After a first mental crisis in 1872, he became more and more "a solitary prisoner of his own dream of a world", as Pater put it (Hunt 98). His paintings from then on portrayed gigantic, sensuous and cruel women, with pouting lips, masses of wavy hair and columnar necks. These are now the paintings for which Dante Gabriel Rossetti's name is still remembered. As Rossetti gained autonomy from the Italian and English sources which had inspired him in his youth, his later paintings were accompanied by poems of his own composition. Whether their titles have an Italian or English ring, is as irrelevant as the language in which the accompanying poem was written. Proserpine (1872-82), of which there are eight versions, was sometimes painted with the appended sonnet in Italian (the 1874 version, which now hangs in the Tate Gallery, shows the poem and an inscription "Dante Gabriele Rossetti ritrasse nel capodanno del 1874", both in Italian. In the inscription, the artist reverted to the Italian name which he had used for the signature of The Girlhood of Mary Virgin in 1849), while sometimes the sonnet appears in English, such as in the 1882 version on which the artist was still working a few days before his death. As the artist's sense of national identity became increasingly blurred, his paintings frequently incorporated simultaneously pieces of England and Italy. One version of The Blessed Damozel (1875-8), which is now at the Fogg Museum of Art, shows a maiden inspired by Dante's Beatrice who is looking down from heaven, not on her poet-lover as could be expected, but on an Arthurian hero with a dagger at his side, lying in a suspiciously English-looking countryside. The poem is in English. In 1875, Rossetti painted La Bella Mano, a very large portrait of Alexa Wilding as 'the Virgin of beauty and modesty'. This oil, despite its Italian title and elevated imagery, looks rather odd because, far from the austere settings of the early Italians, it features a crowded, "unmistakably bourgeois Victorian interior" (Rodgers 118). The majority of the works produced in the last period show a reconciliation of two influences which seemed almost incompatible with one another : the paintings of the 1870's appear to have transcended the dilemma of their creator's identity. Astarte Syriaca (1877) portrays Jane Morris as a love goddess, in a sphere "betwixt the sun and moon", in which the notion of national identity has clearly become meaningless.

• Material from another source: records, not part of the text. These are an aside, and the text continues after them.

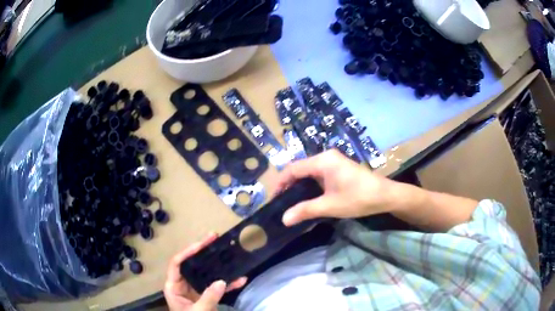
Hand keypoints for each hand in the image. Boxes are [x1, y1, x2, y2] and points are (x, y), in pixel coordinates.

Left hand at [164, 233, 247, 310]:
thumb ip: (208, 298)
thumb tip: (221, 281)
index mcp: (174, 287)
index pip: (177, 264)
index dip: (187, 252)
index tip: (201, 244)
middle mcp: (183, 285)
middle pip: (191, 264)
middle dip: (203, 251)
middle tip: (214, 237)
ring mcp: (195, 290)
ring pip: (205, 273)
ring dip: (217, 264)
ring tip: (227, 250)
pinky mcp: (206, 296)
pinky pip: (217, 287)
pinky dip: (228, 284)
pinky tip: (241, 279)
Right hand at [275, 149, 398, 225]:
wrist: (385, 195)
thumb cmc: (358, 198)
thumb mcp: (330, 206)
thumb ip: (305, 210)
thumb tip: (284, 219)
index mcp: (322, 161)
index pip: (293, 168)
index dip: (281, 183)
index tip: (274, 199)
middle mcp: (326, 157)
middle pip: (300, 168)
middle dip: (289, 184)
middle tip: (282, 202)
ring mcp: (334, 161)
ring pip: (309, 171)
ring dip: (300, 185)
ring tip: (292, 201)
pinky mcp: (339, 168)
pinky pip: (319, 174)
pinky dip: (311, 184)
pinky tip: (309, 197)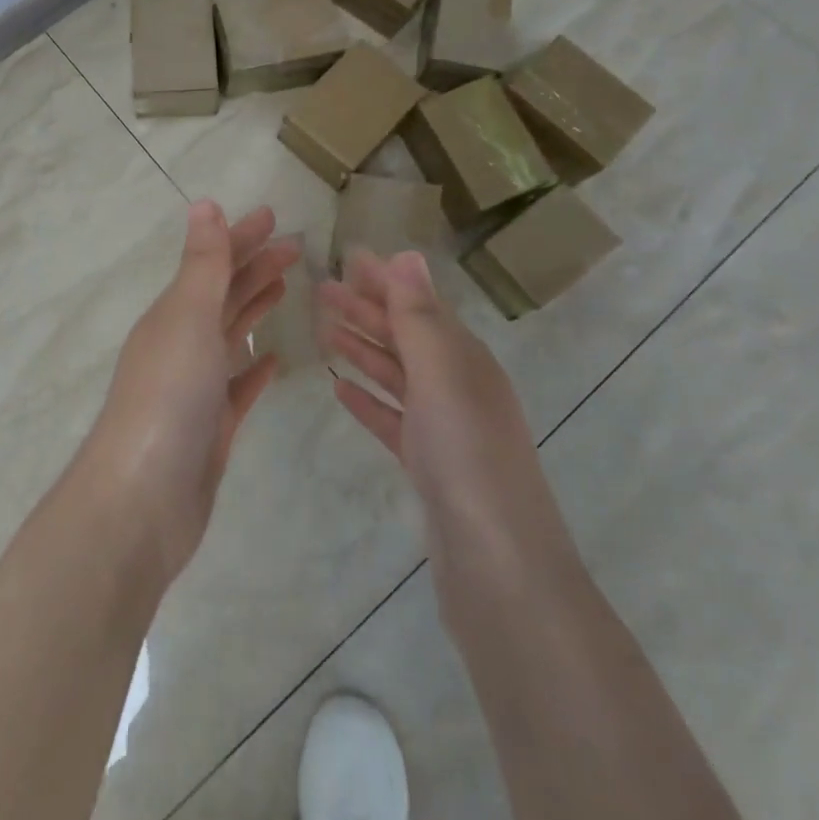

It seems that D.G. Rossetti managed to create in his imagination, and occasionnally bring to life in his art, a world that suited his needs, which borrowed aspects of England and Italy, of the 15th-century artists and 19th-century poets, and reconciled his two artistic models : Dante and Blake. This is possibly the reason why he never lived in Italy. Rossetti's exile was not a geographical one as his father's had been. It was a place and time of retreat and solace for his mind. While living his earthly life in Victorian London, he felt he had incorporated the spirit of medieval Italy. When asked why he had never travelled to Italy but had only painted it and written about it, Rossetti allegedly answered, "Why bother? I've got it all inside."